Assume that $k$ is an algebraically closed field of positive characteristic $p$. On page 3 (page 6 of the PDF file) of Bezrukavnikov, Mirković, and Rumynin - Localisation of Modules for a semisimple Lie Algebra in prime characteristic, we have the following sentence:
The sheaf $D_X$ of crystalline differential operators on a smooth variety $X$ over $k$ has a non-trivial center, canonically identified with the sheaf of functions on the Frobenius twist $T^∗X^{(1)}$ of the cotangent bundle. Moreover $D_X$ is an Azumaya algebra over $T^∗X^{(1)}$.
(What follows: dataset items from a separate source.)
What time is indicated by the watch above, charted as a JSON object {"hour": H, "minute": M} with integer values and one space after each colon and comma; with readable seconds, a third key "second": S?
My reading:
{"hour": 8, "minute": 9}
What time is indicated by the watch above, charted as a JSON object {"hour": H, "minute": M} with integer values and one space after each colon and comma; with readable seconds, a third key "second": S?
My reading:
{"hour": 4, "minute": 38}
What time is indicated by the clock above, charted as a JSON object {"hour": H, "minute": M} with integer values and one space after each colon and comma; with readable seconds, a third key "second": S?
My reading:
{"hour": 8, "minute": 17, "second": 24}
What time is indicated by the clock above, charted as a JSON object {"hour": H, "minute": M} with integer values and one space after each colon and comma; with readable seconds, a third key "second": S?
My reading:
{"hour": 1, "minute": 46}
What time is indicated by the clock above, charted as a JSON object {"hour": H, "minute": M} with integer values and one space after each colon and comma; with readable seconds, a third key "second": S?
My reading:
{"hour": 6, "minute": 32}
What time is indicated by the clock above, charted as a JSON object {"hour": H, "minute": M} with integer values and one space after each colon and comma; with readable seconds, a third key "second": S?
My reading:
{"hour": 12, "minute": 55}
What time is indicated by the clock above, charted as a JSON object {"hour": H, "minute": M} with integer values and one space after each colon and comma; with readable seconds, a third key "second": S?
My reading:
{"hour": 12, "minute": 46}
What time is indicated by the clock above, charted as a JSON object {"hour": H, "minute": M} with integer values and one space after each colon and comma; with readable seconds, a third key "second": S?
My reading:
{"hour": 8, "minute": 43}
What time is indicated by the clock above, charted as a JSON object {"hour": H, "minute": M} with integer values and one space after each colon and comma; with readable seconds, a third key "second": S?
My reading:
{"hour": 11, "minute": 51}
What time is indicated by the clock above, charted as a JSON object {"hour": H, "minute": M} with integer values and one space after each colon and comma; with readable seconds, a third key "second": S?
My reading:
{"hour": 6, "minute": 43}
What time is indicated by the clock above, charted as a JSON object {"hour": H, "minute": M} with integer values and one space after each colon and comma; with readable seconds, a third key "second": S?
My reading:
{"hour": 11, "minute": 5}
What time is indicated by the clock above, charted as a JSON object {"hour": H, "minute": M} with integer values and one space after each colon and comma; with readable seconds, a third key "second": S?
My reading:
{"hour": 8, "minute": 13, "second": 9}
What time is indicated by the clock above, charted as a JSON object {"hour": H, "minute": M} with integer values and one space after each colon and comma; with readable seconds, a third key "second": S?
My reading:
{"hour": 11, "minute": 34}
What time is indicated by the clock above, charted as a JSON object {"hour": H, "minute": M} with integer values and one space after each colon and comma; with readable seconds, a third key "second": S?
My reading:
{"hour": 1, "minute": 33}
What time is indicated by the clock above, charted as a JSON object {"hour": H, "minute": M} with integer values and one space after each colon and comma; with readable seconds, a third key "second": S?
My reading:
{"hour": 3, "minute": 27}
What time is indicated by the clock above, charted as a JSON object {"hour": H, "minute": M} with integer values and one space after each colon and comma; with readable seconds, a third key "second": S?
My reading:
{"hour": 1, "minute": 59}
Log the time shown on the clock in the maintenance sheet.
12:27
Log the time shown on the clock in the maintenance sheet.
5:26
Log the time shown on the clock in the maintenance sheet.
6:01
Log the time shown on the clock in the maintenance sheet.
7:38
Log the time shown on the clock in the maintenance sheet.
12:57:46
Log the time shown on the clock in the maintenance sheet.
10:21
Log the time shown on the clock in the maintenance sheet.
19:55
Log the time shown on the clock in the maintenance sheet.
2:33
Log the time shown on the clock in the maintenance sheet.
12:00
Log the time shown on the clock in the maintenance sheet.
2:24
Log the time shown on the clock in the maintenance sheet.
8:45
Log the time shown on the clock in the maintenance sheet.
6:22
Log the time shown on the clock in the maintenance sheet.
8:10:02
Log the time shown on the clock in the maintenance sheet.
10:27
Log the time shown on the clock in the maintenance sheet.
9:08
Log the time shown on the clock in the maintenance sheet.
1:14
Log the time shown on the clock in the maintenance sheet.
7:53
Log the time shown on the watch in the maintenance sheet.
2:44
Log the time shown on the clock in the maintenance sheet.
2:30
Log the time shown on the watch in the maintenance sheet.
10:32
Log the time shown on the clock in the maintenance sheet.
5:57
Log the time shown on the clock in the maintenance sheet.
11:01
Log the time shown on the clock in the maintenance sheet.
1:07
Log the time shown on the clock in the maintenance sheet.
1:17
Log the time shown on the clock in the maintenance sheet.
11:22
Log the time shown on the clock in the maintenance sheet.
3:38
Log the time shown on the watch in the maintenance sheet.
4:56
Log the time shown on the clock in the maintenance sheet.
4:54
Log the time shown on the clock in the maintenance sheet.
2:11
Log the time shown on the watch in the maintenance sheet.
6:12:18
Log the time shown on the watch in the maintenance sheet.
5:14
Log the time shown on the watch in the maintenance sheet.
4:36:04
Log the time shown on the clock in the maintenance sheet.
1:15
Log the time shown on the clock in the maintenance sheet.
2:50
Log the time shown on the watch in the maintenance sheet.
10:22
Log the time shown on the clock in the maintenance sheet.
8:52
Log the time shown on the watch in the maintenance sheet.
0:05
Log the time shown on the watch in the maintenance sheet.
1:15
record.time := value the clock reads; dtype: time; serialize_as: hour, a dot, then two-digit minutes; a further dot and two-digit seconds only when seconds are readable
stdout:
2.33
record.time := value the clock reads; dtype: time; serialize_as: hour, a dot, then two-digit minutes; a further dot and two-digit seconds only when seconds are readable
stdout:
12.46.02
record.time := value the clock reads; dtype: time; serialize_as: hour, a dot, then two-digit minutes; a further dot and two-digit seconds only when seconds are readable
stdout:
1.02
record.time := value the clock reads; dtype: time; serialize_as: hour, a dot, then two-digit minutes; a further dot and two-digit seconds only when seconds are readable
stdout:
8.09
Instead of going through the general proof given, I only want to understand, in as simple a manner as possible, the situation when $X$ is the affine $n$-space over $k$. In this case, $D_X$ is simply the Weyl algebra and the Azumaya property, if I understand correctly, means that the quotient of the Weyl algebra by its centre is isomorphic to some matrix algebra over $k$. Is there a way to construct such a matrix algebra and a corresponding isomorphism to the quotient explicitly? Any help, even in the case of the affine line, would be highly appreciated.
P.S. If my understanding is incorrect, could you please point out the flaw(s) and how the question could be turned into something reasonable?
Major Edit It has been pointed out that my understanding of the Azumaya property is incorrect. But my question remains the same: is there a direct way to prove the claim of the paper in the case when $X$ is the affine $n$-space (or even the affine line) over $k$.